Contrary to the majority, I would not adopt a per se rule that requires some type of wrongful conduct in order for R.A.S. to recover. As I stated in my dissent in DCB Construction, such a requirement unduly restricts a party’s ability to recoup its costs and is inconsistent with Colorado ease law. See DCB Constr., 965 P.2d at 125. Properly applying Hall and Duggan1 here, I would hold that ample evidence exists showing that Euclid took an active role in or encouraged the improvements which supports the trial court’s ruling that Euclid was unjustly enriched. Cf. Dan B. Dobbs, Law of Remedies § 12.20(3), at 469-70 (2d ed.1993) (stating that while a subcontractor is not generally allowed restitution against a landowner, a subcontractor is entitled to enforce its claim against any funds still held by the landowner but which are owed to the general contractor).

II.

Even if we were to rely only on the Restatement of Restitution (1937), the facts here support a finding of unjust enrichment because there is evidence that Euclid requested that R.A.S. provide the tenant finish construction. See Restatement of Restitution § 112 (listing “request” as an exception supporting restitution). Euclid’s request can be inferred from the lease provisions making the Tenant responsible for all tenant finish construction, which would eventually become the property of Euclid. Moreover, Euclid retained the right specifically to approve the improvements and had an agent monitoring the work. Most importantly, Euclid’s agent specifically informed R.A.S. that it planned on contributing $60,000 to help pay for the construction under certain conditions.

III.

For the foregoing reasons, Euclid was an active participant with regard to the construction and, therefore, should pay for the improvements that it will keep. Based on my dissent in DCB Construction, 965 P.2d at 125, I would follow the court of appeals’ holding in Hall and would allow the trial court’s ruling to stand. See Hall, 747 P.2d at 691. There is sufficient evidence in the record supporting the trial court’s ruling that Euclid was unjustly enriched and should pay R.A.S. for part of the construction. Accordingly, I respectfully dissent.

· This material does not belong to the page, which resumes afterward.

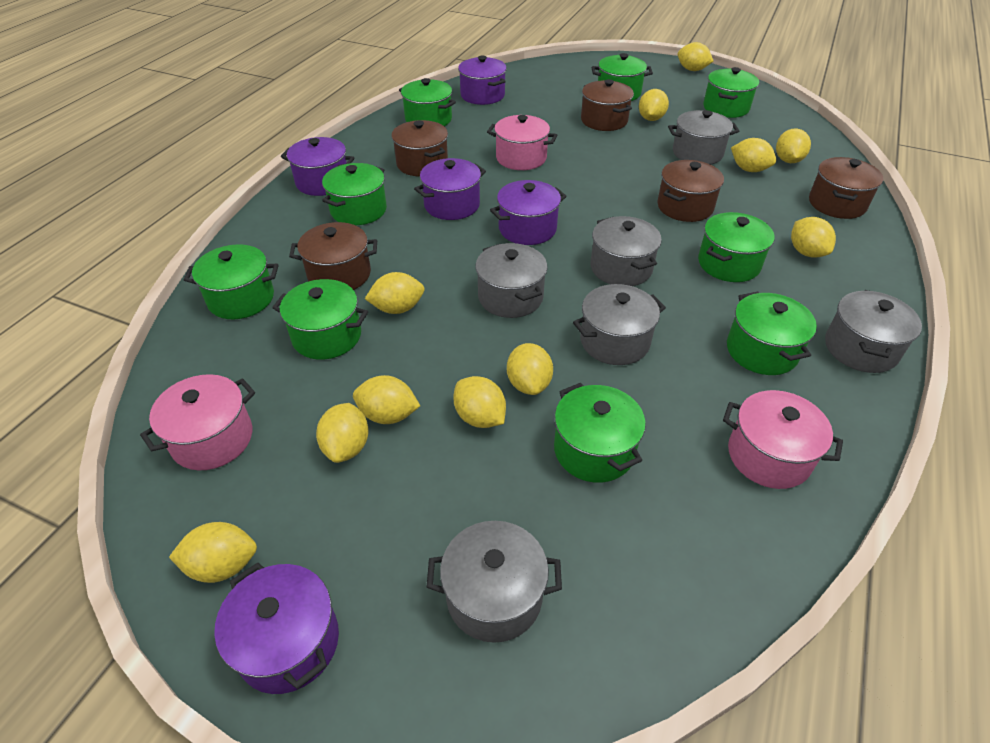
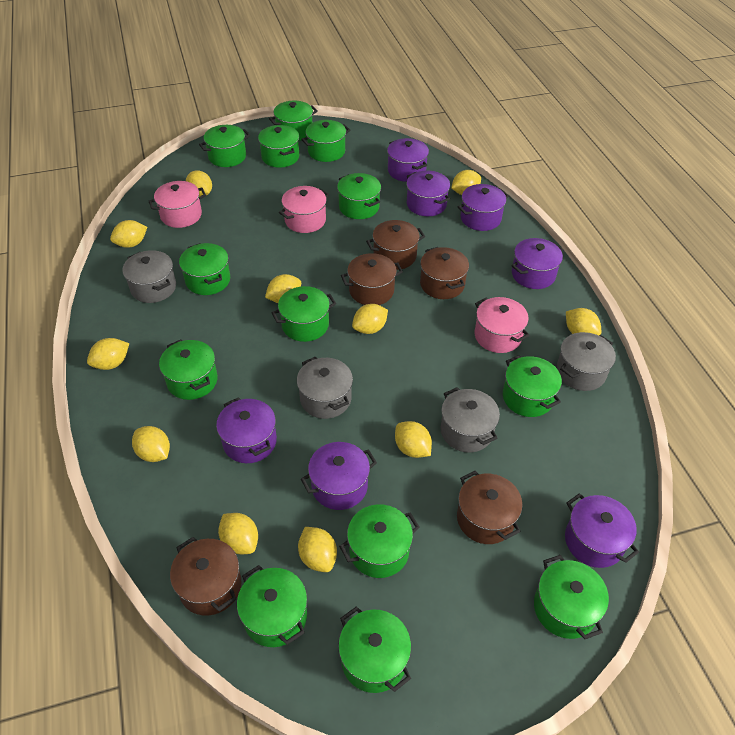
green pot: [184,244,279,319] [272,279,368,360] [322,163,387,225] [399,78,456,126] [554,383,646,483] [592,53,653,101] [698,212,774,282] [703,67,759,118] [727,292,817,375] = 9 -> [159,340,218,400] [179,243,230,295] [199,125,250,167] [237,565,307,647] [258,125,299,168] [269,101,318,141] [272,286,336,342] [301,120,350,162] [337,173,381,219] [338,606,411,693] [339,504,420,578] [503,355,562,417] [534,555,609,639] = 13
grey pot: [427,521,562,643] [475,243,548,318] [573,284,666,365] [591,216,662,286] [668,110,739,165] [825,290,922,373] = 6 -> [123,250,176,303] [297,356,353,419] [440,387,500,452] [556,332,616,391] = 4
purple pot: [214,563,339,694] [281,137,354,196] [414,158,486,220] [458,56,507,105] [490,180,567,245] = 5 -> [216,397,277,463] [301,442,377,510] [387,138,429,182] [406,170,450,216] [458,184,509,231] [511,238,563,289] [565,493,639,568] = 7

I am authorized to say that Justice SCOTT joins in this dissent.

. As I noted in my dissent in DCB Construction, the applicability of the rule in Duggan to this type of case is questionable. See DCB Constr., 965 P.2d at 124. The "initiate or encourage the transaction” requirement in Duggan applied to a situation where an unjust enrichment claim undermined the predictability created by a statutory scheme. See Duggan, 821 P.2d at 797 (holding that unjust enrichment claim could prevail contrary to the UCC priority system). There is no applicable statutory scheme in this case, so the "initiate or encourage the transaction" requirement in Duggan, while relevant, may not be dispositive. See Cedar Lane Invs. v. American Roofing Supply of Colorado Springs, 919 P.2d 879, 885 (Colo.App.1996) (distinguishing the unjust enrichment rule in Duggan because no statutory scheme existed).